--- begin Record list ---
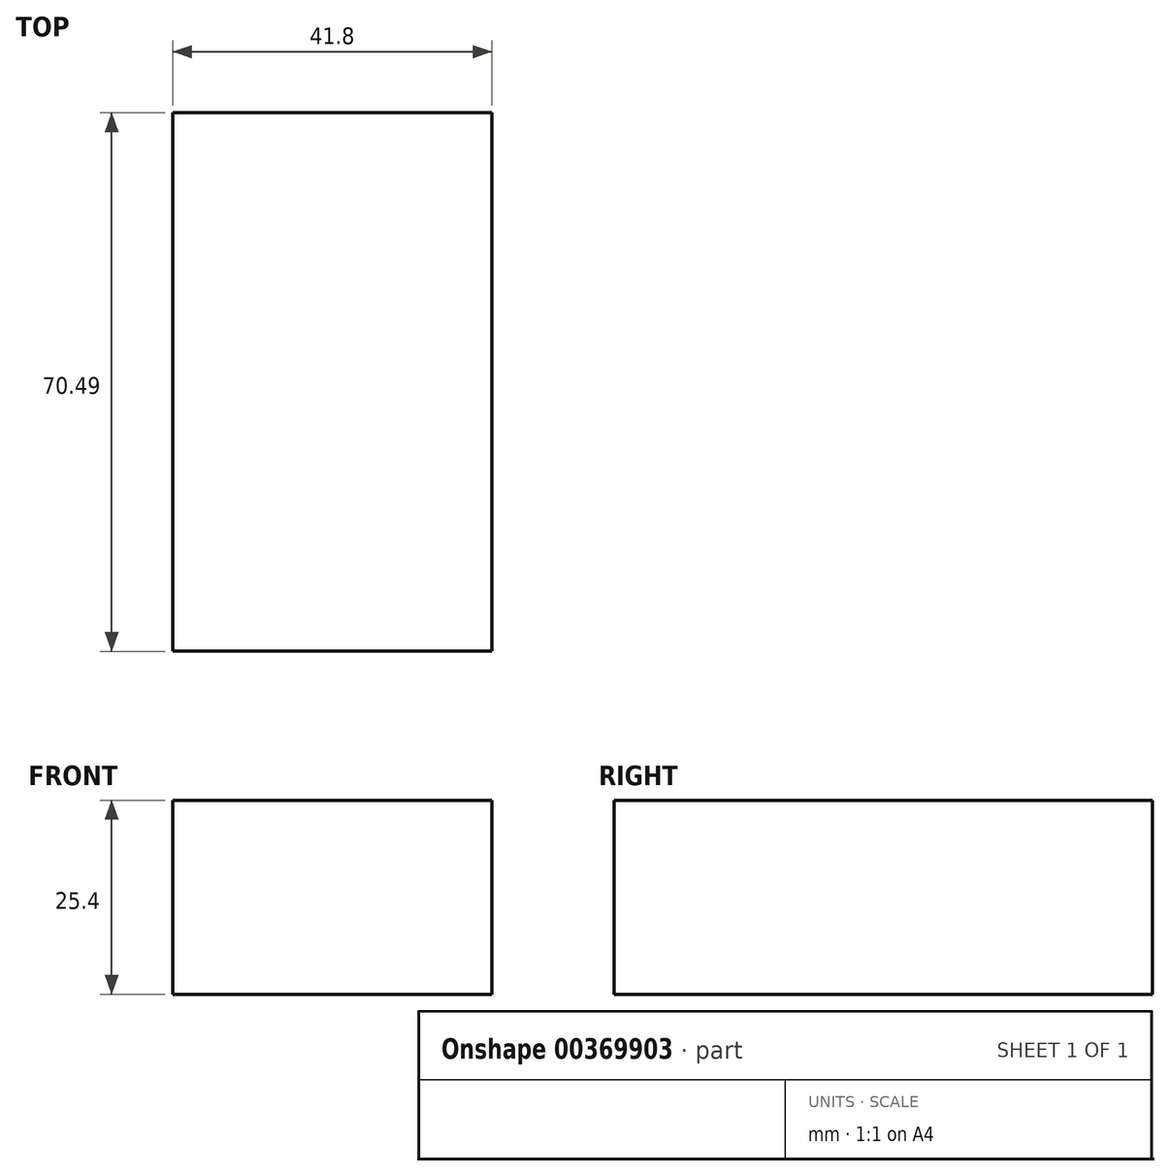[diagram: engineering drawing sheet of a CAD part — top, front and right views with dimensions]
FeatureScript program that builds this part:
annotation { "Feature Type Name" : "Feature", "Feature Type Description" : "" }
export const myFeature = defineFeature(function(context is Context, id is Id, definition is map)
    precondition{}
    {
        {
            var Q0;
            Q0=qCreatedBy(makeId("Top.planeOp"),FACE);
            var sketch = newSketch(context, id + "F0", { "sketchPlane" : qUnion([Q0])});
            skLineSegment(sketch, "E0.bottom", {"start": v(-12.7, 42.71) * mm, "end": v(29.1, 42.71) * mm});
            skLineSegment(sketch, "E0.top", {"start": v(-12.7, -27.78) * mm, "end": v(29.1, -27.78) * mm});
            skLineSegment(sketch, "E0.left", {"start": v(-12.7, 42.71) * mm, "end": v(-12.7, -27.78) * mm});
            skLineSegment(sketch, "E0.right", {"start": v(29.1, 42.71) * mm, "end": v(29.1, -27.78) * mm});
            skSolve(sketch);
        }
        {
            var Q0;
            Q0=makeQuery(id+"F0.imprint","IMPRINT",FACE,{"disambiguationData":[TD([[makeQuery(id+"F0.imprint","IMPRINT",EDGE,{"derivedFrom":sQuery(id+"F0.wireOp",EDGE,"E0.bottom")}),-1.0]])]});
            extrude(context, id + "F1", {"entities" : qUnion([Q0]), "depth" : 25.4 * mm});
        }
    });
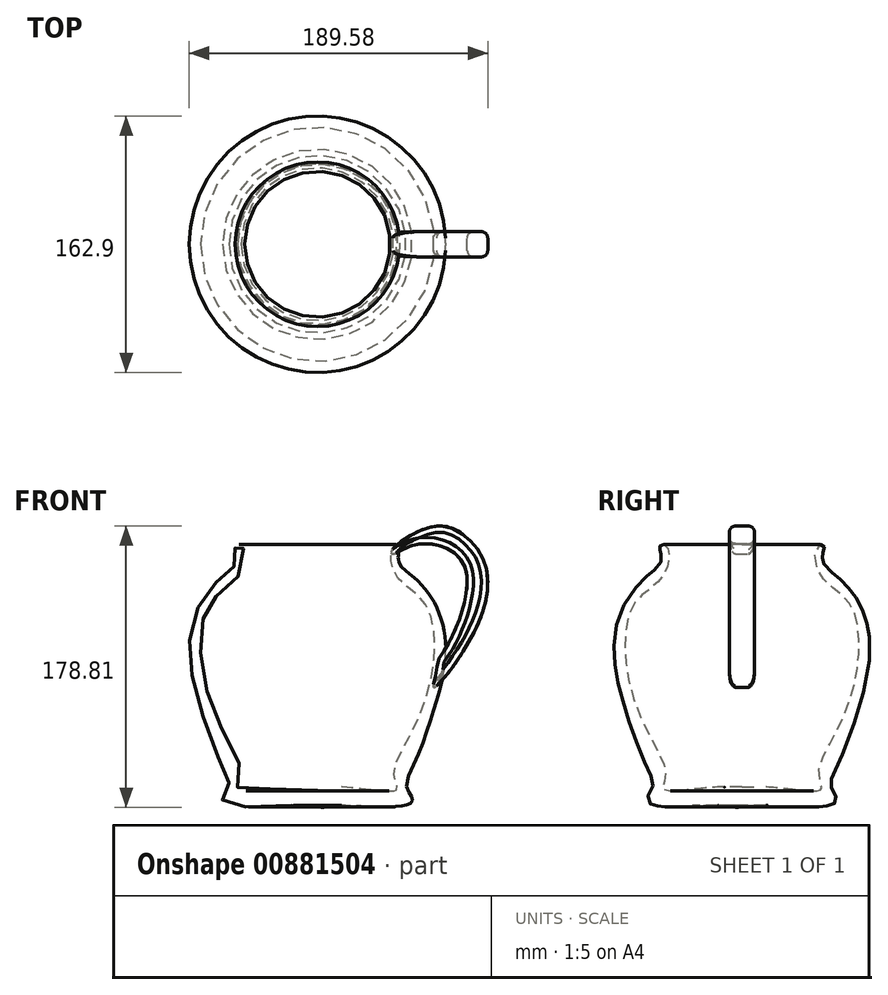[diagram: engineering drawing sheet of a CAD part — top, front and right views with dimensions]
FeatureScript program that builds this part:
annotation { "Feature Type Name" : "Feature", "Feature Type Description" : "" }
export const myFeature = defineFeature(function(context is Context, id is Id, definition is map)
    precondition{}
    {
        {
            var Q0;
            Q0=qCreatedBy(makeId("Front.planeOp"),FACE);
            var sketch = newSketch(context, id + "F0", { "sketchPlane" : qUnion([Q0])});
            skLineSegment(sketch, "E0", {"start": v(72.87, -52) * mm, "end": v(72.87, 114.1) * mm});
            skFitSpline(sketch, "E1", {"points": [v(72.87, -41.87) * mm, v(23.03, -41.89) * mm, v(24.23, -33.66) * mm, v(13.21, -5.45) * mm, v(0, 32.66) * mm, v(0, 65.6) * mm, v(8.1, 80.86) * mm, v(24.2, 96.72) * mm, v(24.68, 113.58) * mm, v(20.98, 113.37) * mm, v(20.58, 112.25) * mm, v(21.5, 103.53) * mm, v(13.96, 95.03) * mm, v(0, 79.53) * mm, v(-8.41, 52.49) * mm, v(-3.58, 17.73) * mm, v(11.8, -25.69) * mm, v(16.4, -39.56) * mm, v(12.54, -47.84) * mm, v(19.56, -52) * mm, v(64.81, -52) * mm, v(72.87, -52) * mm, v(72.87, -41.87) * mm]});
            skSolve(sketch);
        }
        {
            var Q0;
            {var subQ0=sQuery(id+"F0.wireOp",EDGE,"E1");var subQ1=sQuery(id+"F0.wireOp",EDGE,"E0");var subQ2=makeQuery(id+"F0.imprint","INTERSECT",VERTEX,{"disambiguationData":[OD(0.0)],"derivedFrom":[subQ1,subQ0]});Q0=makeQuery(id+"F0.imprint","IMPRINT",FACE,{"disambiguationData":[TD([[makeQuery(id+"F0.imprint","IMPRINT",EDGE,{"disambiguationData":[TD([[subQ2,-1.0]])],"derivedFrom":subQ1}),1.0]])]});}
            var Q1;
            Q1=sQuery(id+"F0.wireOp",EDGE,"E0");
            revolve(context, id + "F1", {"surfaceOperationType" : NewSurfaceOperationType.NEW, "entities" : qUnion([Q0]), "axis" : qUnion([Q1]), "revolveType" : RevolveType.FULL});
        }
        {
            var Q0;
            Q0=qCreatedBy(makeId("Front.planeOp"),FACE);
            var sketch = newSketch(context, id + "F2", { "sketchPlane" : qUnion([Q0])});
            skFitSpline(sketch, "E2", {"points": [v(146.67, 23.35) * mm, v(173.18, 60.2) * mm, v(179.73, 100.41) * mm, v(169.09, 117.35) * mm, v(147.65, 125.7) * mm, v(120.12, 110.32) * mm, v(120.38, 108.05) * mm, v(133.1, 113.44) * mm, v(157.37, 110.5) * mm, v(167.96, 90.67) * mm, v(155.04, 49.44) * mm, v(149.17, 40.24) * mm, v(148.2, 32.44) * mm, v(146.67, 23.35) * mm]});
            skSolve(sketch);
        }
        {
            var Q0;
            Q0 = qSketchRegion(id + "F2", true);
            extrude(context, id + "F3", {"entities" : qUnion([Q0]), "depth" : 8 * mm, "offsetDistance" : 25.4 * mm, "hasSecondDirection" : true, "secondDirectionOppositeDirection" : true, "secondDirectionDepth" : 8 * mm});
        }
        {
            var Q0;
            Q0=makeQuery(id+"F3.opExtrude","SWEPT_FACE",FACE,{"disambiguationData":[OSD([sQuery(id+"F2.wireOp",EDGE,"E2")])]});
            fillet(context, id + "F4", {"entities" : qUnion([Q0]), "radius" : 4 * mm, "tangentPropagation" : true, "allowEdgeOverflow" : false});
        }
    });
--- end Record list ---
§ Task objective: Output the lines from the very first one through the line containing "v(72.87, 114.1) *", including that line, as a JSON list of strings with one string per line. Skip blank lines and leave the pictures out.

§ Complete answer:
[
  "[diagram: engineering drawing sheet of a CAD part — top, front and right views with dimensions]",
  "FeatureScript program that builds this part:",
  "annotation { \"Feature Type Name\" : \"Feature\", \"Feature Type Description\" : \"\" }",
  "export const myFeature = defineFeature(function(context is Context, id is Id, definition is map)",
  "    precondition{}",
  "    {",
  "        {",
  "            var Q0;",
  "            Q0=qCreatedBy(makeId(\"Top.planeOp\"),FACE);",
  "            var sketch = newSketch(context, id + \"F0\", { \"sketchPlane\" : qUnion([Q0])});",
  "            skLineSegment(sketch, \"E0.bottom\", {\"start\": v(-12.7, 42.71) * mm, \"end\": v(29.1, 42.71) * mm});",
  "            skLineSegment(sketch, \"E0.top\", {\"start\": v(-12.7, -27.78) * mm, \"end\": v(29.1, -27.78) * mm});",
  "            skLineSegment(sketch, \"E0.left\", {\"start\": v(-12.7, 42.71) * mm, \"end\": v(-12.7, -27.78) * mm});",
  "            skLineSegment(sketch, \"E0.right\", {\"start\": v(29.1, 42.71) * mm, \"end\": v(29.1, -27.78) * mm});",
  "            skSolve(sketch);",
  "        }",
  "        {",
  "            var Q0;",
  "            Q0=makeQuery(id+\"F0.imprint\",\"IMPRINT\",FACE,{\"disambiguationData\":[TD([[makeQuery(id+\"F0.imprint\",\"IMPRINT\",EDGE,{\"derivedFrom\":sQuery(id+\"F0.wireOp\",EDGE,\"E0.bottom\")}),-1.0]])]});",
  "            extrude(context, id + \"F1\", {\"entities\" : qUnion([Q0]), \"depth\" : 25.4 * mm});",
  "        }",
  "    });",
  "[diagram: engineering drawing sheet of a CAD part — top, front and right views with dimensions]",
  "FeatureScript program that builds this part:",
  "annotation { \"Feature Type Name\" : \"Feature\", \"Feature Type Description\" : \"\" }",
  "export const myFeature = defineFeature(function(context is Context, id is Id, definition is map)",
  "    precondition{}",
  "    {",
  "        {",
  "            var Q0;",
  "            Q0=qCreatedBy(makeId(\"Front.planeOp\"),FACE);",
  "            var sketch = newSketch(context, id + \"F0\", { \"sketchPlane\" : qUnion([Q0])});",
  "            skLineSegment(sketch, \"E0\", {\"start\": v(72.87, -52) * mm, \"end\": v(72.87, 114.1) * mm});"
]